--- 設問 A ---
以下の記録に先立つページ抜粋を読み、次の問いに答えよ。
(i) キエフ・ルーシ等の古い時代において、この言葉は主に何を意味していたか。
(ii) イヴァン3世がリトアニアに承認させた称号は何か。
(iii) ノヴゴロドが併合されたのは何年か。

--- ページ抜粋 ---
キエフ・ルーシ等の古い時代においては、国家元首(クニャージあるいはヴェリーキー・クニャージ)ではなく、私的な立場を表す際に用いられており、主に、隷属者の所有者(主人)[1]、あるいは地主、高官などを意味する言葉だった[3]。
その後、モスクワ大公国の国家元首(モスクワ大公)は、その勢力を拡大させていくと、ツァーリという称号とともに、ゴスダーリも自身の称号に用いるようになった。例えば、イヴァン3世は15世紀末のリトアニア大公国との戦争に勝利した際に、リトアニアに、「全ルーシのゴスダーリ:君主(Государь всея Руси(ru))」の称号を承認させている[4]。また、イヴァン3世は1477年に、ノヴゴロド共和国の使節が、イヴァンに対して用いる言葉は「ゴスダーリ(君主)」か「ゴスポヂン(господин / 主人)」かを問いただした末(ノヴゴロド側は、使節が用いた「ゴスダーリ」は、使節の越権行為であるとして否定)、不敬であるとして軍隊を送った。結果、1478年にノヴゴロドを併合している[5][1]。

--- 提供された記録 ---
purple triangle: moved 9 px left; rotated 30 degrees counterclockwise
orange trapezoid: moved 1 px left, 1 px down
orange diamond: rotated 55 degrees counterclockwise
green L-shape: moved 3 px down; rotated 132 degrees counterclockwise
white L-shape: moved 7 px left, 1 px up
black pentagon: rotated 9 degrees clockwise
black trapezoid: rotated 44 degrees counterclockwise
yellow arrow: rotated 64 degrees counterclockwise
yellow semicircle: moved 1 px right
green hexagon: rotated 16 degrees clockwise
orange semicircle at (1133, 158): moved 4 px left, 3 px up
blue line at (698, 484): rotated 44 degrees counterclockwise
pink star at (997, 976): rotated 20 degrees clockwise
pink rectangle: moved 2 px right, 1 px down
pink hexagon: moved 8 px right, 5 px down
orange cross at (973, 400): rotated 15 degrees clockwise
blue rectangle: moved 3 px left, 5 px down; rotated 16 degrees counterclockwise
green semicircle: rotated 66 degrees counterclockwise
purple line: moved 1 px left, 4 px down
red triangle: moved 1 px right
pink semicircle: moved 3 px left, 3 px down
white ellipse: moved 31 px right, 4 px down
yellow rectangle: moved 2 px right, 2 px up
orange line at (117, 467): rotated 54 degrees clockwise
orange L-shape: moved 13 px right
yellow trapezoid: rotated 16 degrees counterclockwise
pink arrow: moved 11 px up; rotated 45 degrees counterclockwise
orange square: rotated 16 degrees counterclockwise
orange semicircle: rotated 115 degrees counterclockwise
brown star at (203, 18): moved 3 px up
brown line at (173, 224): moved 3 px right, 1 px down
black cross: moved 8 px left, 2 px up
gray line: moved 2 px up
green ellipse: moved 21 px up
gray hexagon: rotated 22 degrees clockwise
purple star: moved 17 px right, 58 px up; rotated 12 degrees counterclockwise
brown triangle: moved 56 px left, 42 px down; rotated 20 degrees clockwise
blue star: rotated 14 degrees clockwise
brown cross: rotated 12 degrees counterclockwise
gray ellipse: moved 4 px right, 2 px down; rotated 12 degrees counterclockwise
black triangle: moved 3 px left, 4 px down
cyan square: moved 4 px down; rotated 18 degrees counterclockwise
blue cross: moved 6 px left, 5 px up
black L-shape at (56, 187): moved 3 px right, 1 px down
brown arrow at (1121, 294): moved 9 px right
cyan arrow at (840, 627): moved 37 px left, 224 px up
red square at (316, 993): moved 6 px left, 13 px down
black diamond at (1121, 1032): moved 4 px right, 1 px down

--- 設問 B ---
記録の冒頭から「pink hexagon: moved 8 px right, 5 px down」を含む行まで(その行も含む)を、一字も変えずに再掲せよ。

--- 最終解答 A ---
(i) 隷属者の所有者(主人)、あるいは地主、高官など
(ii) 「全ルーシのゴスダーリ:君主(Государь всея Руси)」
(iii) 1478年

--- 最終解答 B ---
purple triangle: moved 9 px left; rotated 30 degrees counterclockwise
orange trapezoid: moved 1 px left, 1 px down
orange diamond: rotated 55 degrees counterclockwise
green L-shape: moved 3 px down; rotated 132 degrees counterclockwise
white L-shape: moved 7 px left, 1 px up
black pentagon: rotated 9 degrees clockwise
black trapezoid: rotated 44 degrees counterclockwise
yellow arrow: rotated 64 degrees counterclockwise
yellow semicircle: moved 1 px right
green hexagon: rotated 16 degrees clockwise
orange semicircle at (1133, 158): moved 4 px left, 3 px up
blue line at (698, 484): rotated 44 degrees counterclockwise
pink star at (997, 976): rotated 20 degrees clockwise
pink rectangle: moved 2 px right, 1 px down
pink hexagon: moved 8 px right, 5 px down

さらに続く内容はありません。